BOOKWORM FEST CELEBRATES THE PICTURE BOOK
Event gives children opportunity to speak with authors, illustrators
Adam Rex was at the park when he got the idea for his latest book.
There on an electrical shed, he spotted a big white sign that said “OX” — a warning sign that indicates an oxidizer is present, posing a fire risk.
But Rex, the author and illustrator of books for children, wasn’t thinking about oxidizers.
“It was the word ‘ox,’ suddenly presented to me in an unfamiliar context,” he said. That capitalized OX made him realize that “ox” is a palindrome. Read one way, it’s a lumbering animal; read backward, it’s “XO,” the kisses-and-hugs abbreviation used to sign love letters.
“That, for some reason, made me say, ‘Oh…I should write an epistolary love story between an ox and a gazelle.’
Thus, “XO, OX: A Love Story,” written by Rex and illustrated by Scott Campbell, an utterly charming series of letters between a gorgeous gazelle and a hapless, hopeful ox.
Rex will be in Houston Saturday to talk to kids about stories and art, oxen and inspiration. He’s the keynote speaker at the Bookworm Festival, which will bring children and children’s authors together at Spring Oaks Middle School.
The two-hour event will give kids the chance to hear some stories and ask questions of several children’s authors. Besides Rex, this year’s Bookworm will feature sessions with Mary Sullivan (“Treat”), Adam
Lehrhaupt (“I Will Not Eat You,”), Varsha Bajaj (“This is Our Baby, Born Today”) and Heidi Schulz (“Giraffes Ruin Everything”).
“There’s something magical about kids meeting and talking to authors and listening to their stories,” said Melanie Scales, a school librarian and the festival’s chair. Since the first annual festival in 2014, she’s seen children wait in long lines to speak to authors or get a book signed. “People think that kids are losing interest in reading and in books, and these kinds of events make me realize that they’re really not.”
Rex wrote and illustrated the best-seller “Frankenstein Makes a Sandwich,” a collection of poems about the secret lives of famous monsters. His book “The True Meaning of Smekday” was turned into the 2015 movie “Home,” starring Jim Parsons and Rihanna. And he has illustrated books for other authors, including Neil Gaiman’s series about a sneezing panda named Chu.

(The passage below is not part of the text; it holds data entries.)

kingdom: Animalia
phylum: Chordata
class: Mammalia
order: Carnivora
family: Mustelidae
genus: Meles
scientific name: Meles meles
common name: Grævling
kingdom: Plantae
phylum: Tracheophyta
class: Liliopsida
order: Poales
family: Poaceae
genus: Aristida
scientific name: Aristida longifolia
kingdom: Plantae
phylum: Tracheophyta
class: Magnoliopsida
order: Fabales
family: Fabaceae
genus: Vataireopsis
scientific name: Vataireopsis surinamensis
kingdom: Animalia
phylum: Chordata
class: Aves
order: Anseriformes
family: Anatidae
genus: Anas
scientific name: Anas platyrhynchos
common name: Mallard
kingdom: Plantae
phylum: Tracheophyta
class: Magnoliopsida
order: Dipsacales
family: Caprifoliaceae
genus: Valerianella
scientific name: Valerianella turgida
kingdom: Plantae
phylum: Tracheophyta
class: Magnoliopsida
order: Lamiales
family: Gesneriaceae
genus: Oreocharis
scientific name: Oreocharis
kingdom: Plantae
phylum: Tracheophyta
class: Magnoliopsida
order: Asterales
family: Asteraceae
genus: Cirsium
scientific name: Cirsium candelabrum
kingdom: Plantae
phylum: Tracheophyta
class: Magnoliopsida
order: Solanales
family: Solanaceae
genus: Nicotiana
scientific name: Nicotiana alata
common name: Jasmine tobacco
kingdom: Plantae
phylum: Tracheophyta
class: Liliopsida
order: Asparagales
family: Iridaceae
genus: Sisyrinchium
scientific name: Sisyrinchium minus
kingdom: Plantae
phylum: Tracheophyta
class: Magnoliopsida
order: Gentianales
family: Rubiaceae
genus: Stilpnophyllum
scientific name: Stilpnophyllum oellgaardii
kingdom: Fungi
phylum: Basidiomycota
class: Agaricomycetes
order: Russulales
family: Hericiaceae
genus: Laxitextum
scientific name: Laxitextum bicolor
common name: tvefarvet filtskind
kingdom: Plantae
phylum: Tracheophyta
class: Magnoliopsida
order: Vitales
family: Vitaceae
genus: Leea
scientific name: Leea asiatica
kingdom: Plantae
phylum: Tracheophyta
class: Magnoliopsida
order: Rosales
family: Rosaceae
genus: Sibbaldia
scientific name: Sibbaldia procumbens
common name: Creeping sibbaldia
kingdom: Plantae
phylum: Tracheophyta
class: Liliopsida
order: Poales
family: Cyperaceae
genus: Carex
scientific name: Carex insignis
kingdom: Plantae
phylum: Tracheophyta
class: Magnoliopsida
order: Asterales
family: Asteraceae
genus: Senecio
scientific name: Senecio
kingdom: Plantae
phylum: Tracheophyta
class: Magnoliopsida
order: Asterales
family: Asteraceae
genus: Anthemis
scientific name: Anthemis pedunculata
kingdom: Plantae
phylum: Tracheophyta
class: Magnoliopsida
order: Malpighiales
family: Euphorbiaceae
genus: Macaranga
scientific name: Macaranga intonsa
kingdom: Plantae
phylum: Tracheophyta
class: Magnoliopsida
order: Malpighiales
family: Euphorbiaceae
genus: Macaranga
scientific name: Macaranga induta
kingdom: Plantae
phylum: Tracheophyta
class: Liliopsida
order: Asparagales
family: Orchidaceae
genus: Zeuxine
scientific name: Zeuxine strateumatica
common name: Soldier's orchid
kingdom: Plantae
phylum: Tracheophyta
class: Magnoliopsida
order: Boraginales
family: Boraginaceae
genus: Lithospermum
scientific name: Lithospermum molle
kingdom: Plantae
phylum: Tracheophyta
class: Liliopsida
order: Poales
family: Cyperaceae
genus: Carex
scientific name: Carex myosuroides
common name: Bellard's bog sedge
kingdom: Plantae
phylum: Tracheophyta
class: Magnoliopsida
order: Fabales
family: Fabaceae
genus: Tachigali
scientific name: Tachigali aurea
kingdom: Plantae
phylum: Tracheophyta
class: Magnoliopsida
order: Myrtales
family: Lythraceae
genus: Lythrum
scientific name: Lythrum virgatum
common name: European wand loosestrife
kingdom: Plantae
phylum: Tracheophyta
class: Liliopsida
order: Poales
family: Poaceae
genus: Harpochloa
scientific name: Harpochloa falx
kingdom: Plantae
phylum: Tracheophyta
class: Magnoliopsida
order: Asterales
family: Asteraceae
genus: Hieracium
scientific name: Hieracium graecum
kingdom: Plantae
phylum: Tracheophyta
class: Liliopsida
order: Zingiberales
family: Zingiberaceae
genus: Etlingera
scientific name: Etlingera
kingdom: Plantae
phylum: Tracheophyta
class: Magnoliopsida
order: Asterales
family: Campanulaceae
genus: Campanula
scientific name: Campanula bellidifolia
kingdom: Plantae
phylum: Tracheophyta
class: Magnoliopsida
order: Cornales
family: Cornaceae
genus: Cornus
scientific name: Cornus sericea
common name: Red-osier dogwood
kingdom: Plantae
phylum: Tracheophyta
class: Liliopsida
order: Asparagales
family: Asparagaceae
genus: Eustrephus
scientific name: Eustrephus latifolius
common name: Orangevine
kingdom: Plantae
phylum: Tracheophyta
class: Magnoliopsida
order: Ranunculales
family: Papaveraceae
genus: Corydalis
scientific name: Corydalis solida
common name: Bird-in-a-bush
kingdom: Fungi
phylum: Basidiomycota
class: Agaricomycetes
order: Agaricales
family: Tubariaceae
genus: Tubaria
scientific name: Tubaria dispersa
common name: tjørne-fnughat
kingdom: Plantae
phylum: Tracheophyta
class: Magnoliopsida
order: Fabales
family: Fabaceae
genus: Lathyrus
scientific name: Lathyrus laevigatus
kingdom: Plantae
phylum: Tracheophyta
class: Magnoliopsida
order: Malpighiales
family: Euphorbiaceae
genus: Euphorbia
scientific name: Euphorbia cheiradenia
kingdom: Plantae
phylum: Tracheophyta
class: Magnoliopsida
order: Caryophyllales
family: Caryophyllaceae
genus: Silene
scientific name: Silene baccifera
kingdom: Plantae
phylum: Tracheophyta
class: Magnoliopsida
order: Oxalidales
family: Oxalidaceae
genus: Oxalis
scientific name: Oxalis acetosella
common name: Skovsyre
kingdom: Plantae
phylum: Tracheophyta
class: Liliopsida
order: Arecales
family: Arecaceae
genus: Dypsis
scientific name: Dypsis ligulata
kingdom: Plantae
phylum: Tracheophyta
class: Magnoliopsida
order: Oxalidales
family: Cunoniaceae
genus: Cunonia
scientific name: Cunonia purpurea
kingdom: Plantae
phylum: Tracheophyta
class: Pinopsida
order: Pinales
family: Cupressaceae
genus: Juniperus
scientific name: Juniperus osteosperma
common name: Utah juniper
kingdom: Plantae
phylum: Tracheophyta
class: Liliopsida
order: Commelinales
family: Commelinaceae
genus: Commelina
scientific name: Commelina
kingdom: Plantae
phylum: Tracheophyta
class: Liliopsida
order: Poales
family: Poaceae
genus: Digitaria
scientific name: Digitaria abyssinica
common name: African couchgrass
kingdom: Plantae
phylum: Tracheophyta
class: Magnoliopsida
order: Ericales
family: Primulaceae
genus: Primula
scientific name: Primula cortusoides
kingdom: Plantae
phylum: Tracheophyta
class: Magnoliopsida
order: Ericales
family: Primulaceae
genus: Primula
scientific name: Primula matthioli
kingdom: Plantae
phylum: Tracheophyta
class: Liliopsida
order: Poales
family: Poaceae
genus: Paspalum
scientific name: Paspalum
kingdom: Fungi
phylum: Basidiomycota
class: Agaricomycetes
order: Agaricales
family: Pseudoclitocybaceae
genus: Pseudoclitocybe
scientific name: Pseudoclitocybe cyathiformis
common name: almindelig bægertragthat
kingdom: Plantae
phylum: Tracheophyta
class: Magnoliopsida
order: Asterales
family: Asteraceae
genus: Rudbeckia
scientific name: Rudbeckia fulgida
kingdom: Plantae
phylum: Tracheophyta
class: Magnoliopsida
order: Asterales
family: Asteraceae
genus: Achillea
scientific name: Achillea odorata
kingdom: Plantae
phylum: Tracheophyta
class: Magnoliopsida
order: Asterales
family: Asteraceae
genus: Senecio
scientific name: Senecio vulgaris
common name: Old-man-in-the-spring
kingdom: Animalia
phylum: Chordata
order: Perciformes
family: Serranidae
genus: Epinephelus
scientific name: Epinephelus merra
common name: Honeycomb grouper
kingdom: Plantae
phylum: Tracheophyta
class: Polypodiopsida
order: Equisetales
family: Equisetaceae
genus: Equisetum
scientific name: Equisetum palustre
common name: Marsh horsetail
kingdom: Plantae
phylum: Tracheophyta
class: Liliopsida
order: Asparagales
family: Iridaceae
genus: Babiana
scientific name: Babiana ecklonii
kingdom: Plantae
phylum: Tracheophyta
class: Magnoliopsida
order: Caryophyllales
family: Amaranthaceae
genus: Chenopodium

Rex said he likes to “demystify” writing when he talks to kids. “I did not come out fully formed as an author/illustrator,” he said; first, he was just a kid who was good at drawing.
A lot of kids stop drawing or spinning stories by the time they are 10 or 12, Rex said. “They have doubts,” he said, and decide they’re not creative.
“They think they’re supposed to know how to do it already,” he said. “I try to make sure they leave knowing that no one knows what they’re doing. We’re all completely adrift and making it up as we go along.”
Some Bookworm Festival authors write for children who haven’t learned to read; others write books designed for 6- and 7-year-olds — or older. “We’ve even had third- and fourth-graders come, too,” Scales said. “Picture books are kind of universal.”
That’s what Rex believes, too.
“Everybody, at every level, deserves art made for them,” he said. “There are plenty of books out there that are just meant to instruct, or to teach reading. But picture books are supposed to make kids feel more than they understand, and to be this gateway into art
that they share with their parents.”
In fact, Rex gets frustrated when he overhears parents bragging that their 6-year-old doesn’t read picture books anymore.
“Why not?” he says. “How is that something
you’re supposed to age out of? A short story with compelling language, told with beautiful pictures — that’s something we ought to be able to enjoy for the rest of our lives.”